Delitto alla Casa del Clero di Trieste, l’accusato sceglie il silenzio
TRIESTE «Ma come, la cosa è diventata pubblica? No, non ho nulla da dire, anche perché attendo di parlare con il mio avvocato in merito a questi ultimi sviluppi». Dall’altro capo del telefono la voce di monsignor Paolo Piccoli, sacerdote di 51 anni nato a Verona e fino a un paio d’anni fa in servizio a Trieste, giunge chiara ma un po’ spaesata.
L’uomo di Chiesa risulta sotto inchiesta come possibile responsabile del “giallo del Seminario” che due anni fa sconvolse Trieste. Allora il 92enne monsignor Giuseppe Rocco, originario di Barbana d’Istria, fu trovato cadavere nella sua stanza al secondo piano della Casa del Clero di via Besenghi. Sembrava una morte naturale ma l’autopsia, alla fine, accertò che si era trattato di uno strangolamento. Ora don Piccoli da “supertestimone” della prima ora passa, per la giustizia, a presunto omicida.

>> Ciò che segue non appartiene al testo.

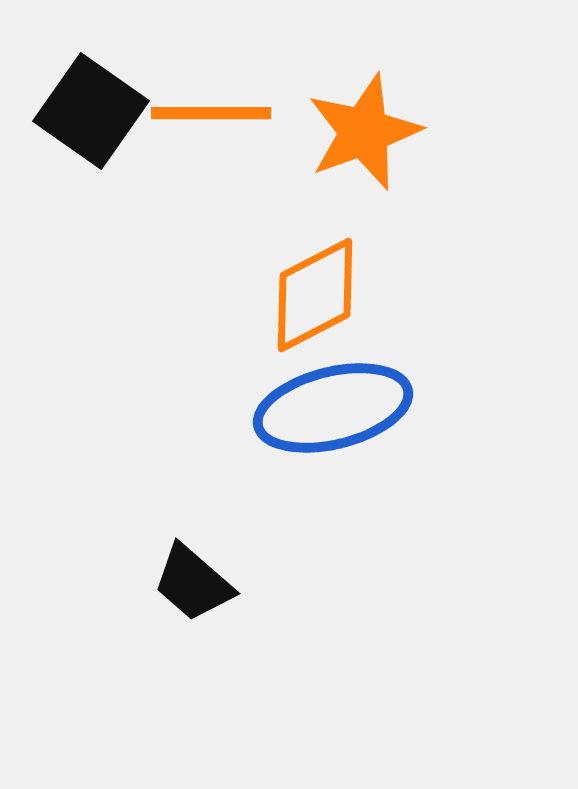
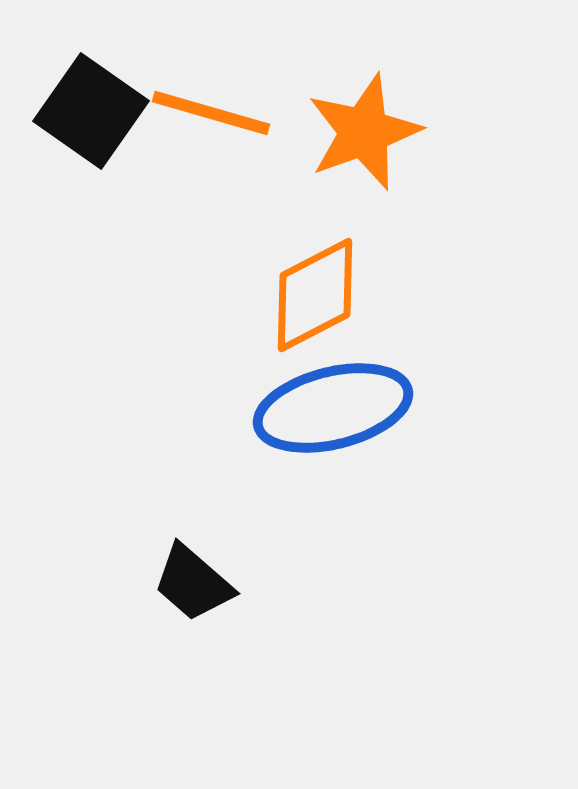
orange line: rotated 16 degrees clockwise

Ma dalla Liguria, dove da tempo si trova, il prete non si scompone. Così come la Curia triestina. L’arcivescovo Crepaldi, per bocca dell’addetto stampa Claudio Fedele, parla di «forte dolore, un dolore che tutti noi uomini di Chiesa proviamo da tempo. Restiamo in attesa degli sviluppi giudiziari, con piena fiducia nella magistratura».

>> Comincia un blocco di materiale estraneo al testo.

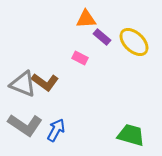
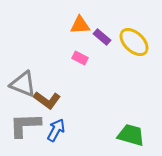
orange triangle: moved 6 px left, 6 px down
brown L-shape: moved 2 px right, 18 px down
gray L-shape: rotated 144 degrees clockwise
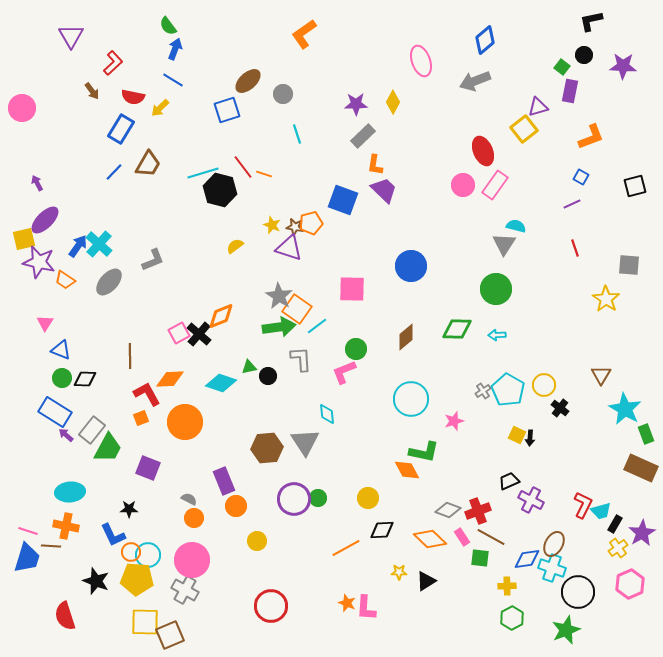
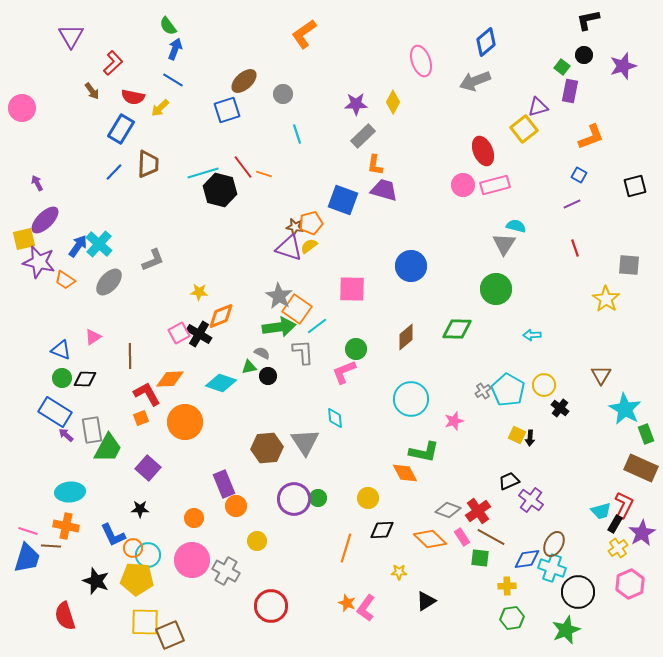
black L-shape at (591, 21): moved 3 px left, 1 px up
blue diamond at (485, 40): moved 1 px right, 2 px down
purple star at (623, 66): rotated 20 degrees counterclockwise
brown ellipse at (248, 81): moved 4 px left
brown trapezoid at (148, 164): rotated 28 degrees counterclockwise
blue square at (581, 177): moved 2 px left, 2 px up
pink rectangle at (495, 185): rotated 40 degrees clockwise
purple trapezoid at (384, 190): rotated 28 degrees counterclockwise
yellow star at (272, 225): moved 73 px left, 67 px down; rotated 18 degrees counterclockwise
yellow semicircle at (235, 246): moved 74 px right
pink triangle at (45, 323): moved 48 px right, 14 px down; rotated 24 degrees clockwise
black cross at (199, 334): rotated 10 degrees counterclockwise
cyan arrow at (497, 335): moved 35 px right
gray L-shape at (301, 359): moved 2 px right, 7 px up
cyan diamond at (327, 414): moved 8 px right, 4 px down
gray rectangle at (92, 430): rotated 48 degrees counterclockwise
purple square at (148, 468): rotated 20 degrees clockwise
orange diamond at (407, 470): moved 2 px left, 3 px down
purple rectangle at (224, 481): moved 3 px down
gray semicircle at (189, 499): moved 73 px right, 146 px up
purple cross at (531, 500): rotated 10 degrees clockwise
red L-shape at (583, 505): moved 41 px right
black star at (129, 509): moved 11 px right
red cross at (478, 511): rotated 15 degrees counterclockwise
orange line at (346, 548): rotated 44 degrees counterclockwise
orange circle at (131, 552): moved 2 px right, 4 px up
black triangle at (426, 581): moved 20 px down
gray cross at (185, 590): moved 41 px right, 19 px up
pink L-shape at (366, 608): rotated 32 degrees clockwise
green hexagon at (512, 618): rotated 20 degrees clockwise
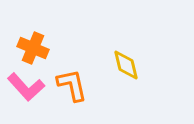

Non una parola per don Piccoli. Giammai di perdono, poiché questo è riservato ai colpevoli mentre ora il prete veronese non lo è. La morte del suo anziano “collega”, come riscontrò il medico legale Fulvio Costantinides, fu dovuta alla rottura di un piccolo osso in corrispondenza della carotide, chiamato “ioide”. Soffocamento naturale o strangolamento?
Le indagini sembrano propendere per la seconda ipotesi. Tanto che don Piccoli, difeso dagli avvocati di fiducia Claudio Santarosa e Stefano Cesco del Foro di Pordenone, dovrà comparire il prossimo 13 dicembre davanti al gup Giorgio Nicoli, il giudice per l’udienza preliminare: deciderà a proposito della richiesta di rinvio a giudizio a suo carico davanti alla Corte d’assise, per l’ipotesi di reato di omicidio aggravato (per lo stato di debolezza della vittima, vecchia e cardiopatica), formulata dal pm Matteo Tripani.
Un punto di svolta, quindi, nell’inchiesta sul cosiddetto “delitto del Seminario”, avvenuto nel 2014. Don Piccoli, vicino di stanza della vittima, quella notte era uno dei pochi presenti nella Casa del Clero di via Besenghi. La principale, ancorchè non unica, prova indiziaria è costituita dal fatto che una serie di piccole macchie di sangue, trovate sotto il corpo di don Rocco riverso senza vita sul suo letto, appartengono senza ombra di dubbio al profilo genetico di don Piccoli.
Lo hanno attestato le analisi dei Ris di Parma, che una volta accertato che quel sangue non era della vittima hanno isolato un elenco di Dna, specie attraverso cosiddetti “tamponi” volontari, cioè campioni di saliva resi dalle persone convocate dagli inquirenti. Il presunto assassino, in una deposizione, si sarebbe difeso sostenendo di essere affetto da una malattia dermatologica che gli provoca talvolta piccole emorragie, anche alle mani, e che il sangue si sarebbe potuto propagare nei paraggi del corpo senza vita di don Rocco perché fu proprio lui, l’accusato, a impartire la benedizione nel momento in cui venne trovato morto. Una spiegazione che non viene ritenuta del tutto credibile dagli investigatori anche perché quelle macchioline sono state rinvenute appunto al di sotto del cadavere, in punti di difficile accessibilità in occasione di un’estrema unzione, e non solo al di sopra o ai suoi lati. Il movente al momento più realistico sarebbe il tentativo dell’omicida, scoperto a rubare alcuni oggetti sacri, di fare tacere l’altro sacerdote tappandogli la bocca: un gesto fatale. Omicidio preterintenzionale.